The caller didn't know where to turn. The owner of an Alexandria, Va., townhouse had put his home on the market months ago. His real estate agent visited once, staked a "For Sale" sign in the yard, then dropped out of sight. Buyers were nowhere to be found. Now, he wondered whether the woman on the line could help.
Another plea came from a homeowner facing foreclosure. He needed to sell his home at a lower price -- and fast. Yet another query came from a military man looking for help in relocating, preferably from someone who could speak Spanish to his wife.
At the Real Match office in Annendale, Va., Marguerite Downey listened to callers, one by one, asked some questions and pumped a few key facts into her computer.
Names of real estate agents with particular specialties flashed on the screen, agents she could link with callers in minutes.
The new referral service matching buyers and sellers with agents appears to be the first of its kind -- at least in metropolitan Washington. Real Match screens its agents based on experience, sales, education, special credentials or awards and former customers' recommendations.
The service, in business for about four months, hopes to expand soon, with more agents licensed in Maryland and Washington. In the spring, the company says it will try to crack the Baltimore market.
Similar services are likely to become one by-product of an increasingly computerized industry, says Nancy C. Hubble, former president of the Greater Baltimore Board of Realtors.
Already, catalogs listing agents with special, nationally recognized designations are available. Two-way data bases could take that idea one step further, she said.
"As we become more computerized, it doesn't surprise me we're seeing these services," Ms. Hubble said, predicting more and more agents would take advantage of new ways to market themselves as they become available.
Finding the right agent often is more important than people think, said Ms. Downey, marketing director for Real Match. "It's surprising, but the biggest transaction of most people's lives people will put into random strangers' hands," she said. "Things do go wrong."
With the service, buyers and sellers save themselves the time and hassle of calling numerous agencies or sitting through several agents' presentations to find the right person. They are not charged. Agents pay $75 per referral.
Ms.
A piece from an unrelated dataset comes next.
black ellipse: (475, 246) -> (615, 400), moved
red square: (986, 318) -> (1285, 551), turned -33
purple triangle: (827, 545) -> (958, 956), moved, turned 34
Downey's sister, Frances Downey, started the company after getting her real estate license and seeing the competition among agents.
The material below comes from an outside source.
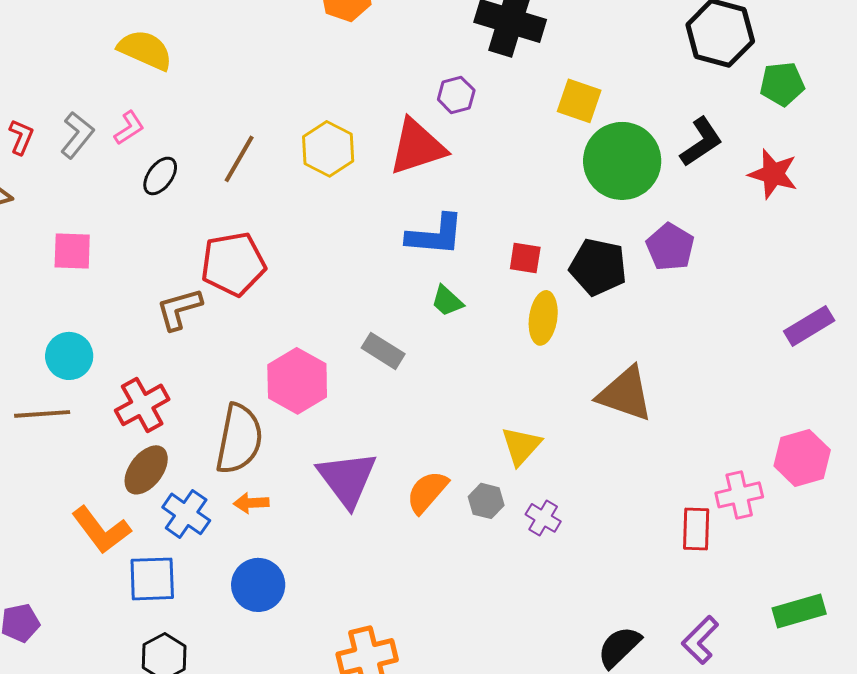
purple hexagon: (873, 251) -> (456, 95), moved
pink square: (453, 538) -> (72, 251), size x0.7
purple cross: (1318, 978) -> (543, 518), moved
"Agents are forced to spend too much time selling themselves instead of homes, while their customers are overwhelmed by the competition to gain their business," said Frances Downey, the company's president.
When customers call in, they're questioned about the type of home and location they are seeking, whether they're relocating and whether they're first-time buyers.
The customers also are asked about special needs, for instance, whether they want an assumable loan or a foreign speaking agent.
The 30 agents listed by Real Match come from a cross-section of companies. Some are licensed in Maryland as well as Virginia.
Each specialty listed by Real Match -- assumable loans, foreclosures, foreign languages, first-time buyers and relocations -- is covered by at least two agents.
The company expects to keep its agent data base to no more than 50 agents to retain its exclusivity. Several loan officers and title companies, recommended by agents, are also listed.